--- PROBLEM TO SOLVE ---
Please keep to the lines below from the one with "fx_px: 1058" through the one with "exposure_s: 1/363", and restate them word for word, ends included.

[Lens and sensor metadata]
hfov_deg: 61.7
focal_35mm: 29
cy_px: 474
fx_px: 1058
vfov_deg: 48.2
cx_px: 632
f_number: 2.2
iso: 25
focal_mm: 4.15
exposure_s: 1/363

---

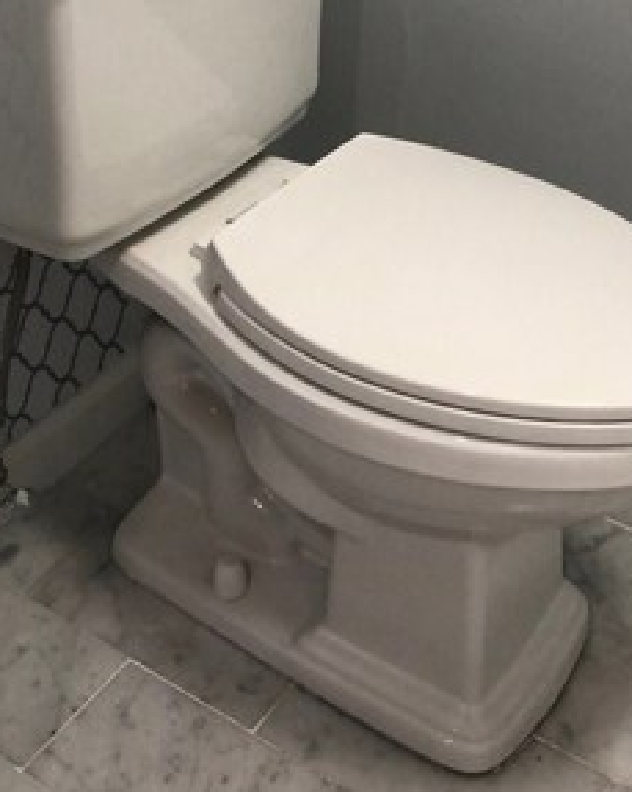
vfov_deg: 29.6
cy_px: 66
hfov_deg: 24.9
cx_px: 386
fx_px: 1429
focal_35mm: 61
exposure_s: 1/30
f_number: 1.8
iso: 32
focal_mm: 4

--- WRITTEN SOLUTION ---
fx_px: 1058
vfov_deg: 48.2
cx_px: 632
f_number: 2.2
iso: 25
focal_mm: 4.15
exposure_s: 1/363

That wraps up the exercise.